Depending upon the severity of signs and symptoms, patients are followed up for several days to weeks.
Goals of pharmacotherapy (treatment with medicines) are to reduce morbidity and to prevent any complications.
Antiviral eye drops were tried in some patients, but there was no definite benefit of these.
Supportive medical management of PCF includes:
- Cold compresses.
- Artificial tears: Artificial tears stabilise and thicken pre-corneal tear film and prolong tear film break-up time (BUT), which occurs with dry eye.
- Topical vasoconstrictor/antihistamine: Topical vasoconstrictor/antihistamine may be used for severe itching. On discontinuation, it may cause rebound (recurrence) of symptoms.
- Topical non-steroidal anti-inflammatory agents (NSAIDs): Topical non-steroidal anti-inflammatory agents (NSAIDS) may be used to reduce inflammation.
- Topical antibiotic: Topical antibiotic may be used to prevent superadded bacterial infection.
- Cycloplegic agents: Cycloplegic agents may be used for severe photophobia.
- Mild topical corticosteroids: Mild topical corticosteroids may be used in severe membranous conjunctivitis or patients with marked reduction in vision due to late sub-epithelial opacities. While corticosteroids do assist in reducing inflammation, they do not have any significant impact on natural course of the disease. Taper this treatment slowly to avoid recurrence of corneal opacities. Any patient on topical corticosteroid should be observed for side effects such as elevated intraocular pressure and formation of cataract.
- Topical immune-suppressants (e.g.Tacrolimus ointment): Topical immune-suppressants can inhibit autoimmune inflammatory responses. Tacrolimus is a treatment option for sub-epithelial infiltrates in PCF. Tacrolimus suppresses cellular immunity.
- Ophthalmic antiseptics (e.g.Povidone-iodine): Ophthalmic antiseptics are broad-spectrum germicidal agents. Povidone-iodine has broad antibacterial and antiviral activity. Povidone iodine may be used to reduce the duration of disease.
Surgery is extremely rare for PCF and is reserved for severe cases with cicatricial conjunctivitis or symblepharon.

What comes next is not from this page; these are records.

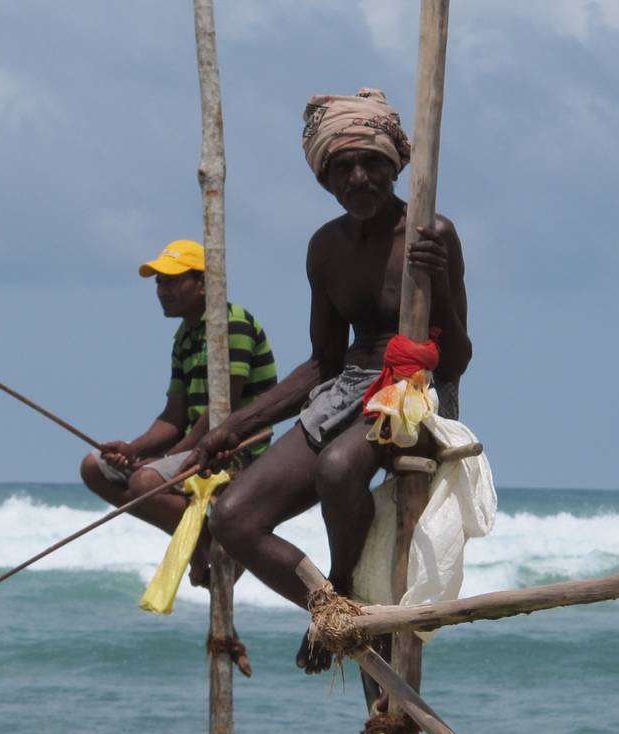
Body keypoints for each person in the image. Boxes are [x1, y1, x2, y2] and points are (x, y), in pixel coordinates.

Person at [188, 88, 471, 671]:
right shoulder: (325, 248)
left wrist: (438, 283)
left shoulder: (430, 234)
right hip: (346, 390)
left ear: (395, 165)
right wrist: (231, 429)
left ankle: (340, 593)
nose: (359, 177)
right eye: (342, 167)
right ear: (325, 178)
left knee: (339, 467)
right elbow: (323, 363)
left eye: (371, 163)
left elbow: (459, 357)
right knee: (232, 518)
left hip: (414, 390)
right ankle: (329, 607)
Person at [79, 239, 278, 587]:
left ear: (203, 283)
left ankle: (211, 545)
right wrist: (134, 450)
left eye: (171, 281)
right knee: (95, 467)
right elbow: (175, 415)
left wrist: (167, 459)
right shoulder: (185, 336)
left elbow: (222, 412)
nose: (162, 290)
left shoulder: (233, 324)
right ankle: (202, 542)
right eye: (158, 282)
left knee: (147, 481)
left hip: (236, 449)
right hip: (198, 442)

If surgery is necessary, it is mainly in the form of:
- Excimer laser photo-therapeutic keratectomy (PTK): Excimer laser photo-therapeutic keratectomy (PTK), along with low-dose mitomycin C (MMC), may be used to remove sub-epithelial opacities.
- Membrane or pseudomembrane removal: Membrane or pseudomembrane may be peeled off gently and a topical corticosteroid may be prescribed.
- Fornix reconstruction.
- Entropion repair.
Most cases of PCF are acute, benign and self-limiting. Infection usually resolves spontaneously within 2-3 weeks.
Sub-epithelial infiltrates may last for months together and may decrease vision if visual axis is involved.
Potential complications of PCF are:
- Punctate keratitis.
- Sub-epithelial infiltrates.
- Superadded bacterial infection.
- Chronic infection.
-Corticosteroid induced protracted clinical course with prolonged corneal opacification.
Pharyngoconjunctival fever is a highly contagious disease and since there is no effective treatment, prevention is important to tackle disease. Virus can spread by contact with infected surfaces or objects. A patient can spread disease agents by touching infected eyes and then touching objects. Objects that come into contact with eyes, such as cosmetics, should not be shared. A person may be contagious for two weeks or more after onset of symptoms, and therefore, should avoid return to work or school.
Preventive measures include:
- Patients should not touch others and not to share tissues, towels, pillows, clothing or handkerchiefs and should wash hands frequently as long as the eye is red.
- Eye care professionals should wash their hands thoroughly after examining any patient. As a routine, they should wash their hands before seeing all patients.
- Health care workers caring for immune-compromised individuals are precluded from patient contact for up to two weeks to avoid transmission of infection.
- Ophthalmic instruments should be properly cleaned and sterilised.
- A ‘red eye room’ may be created to separate out red eye patients from other patients.
-Other family members of the patient may be educated about the disease.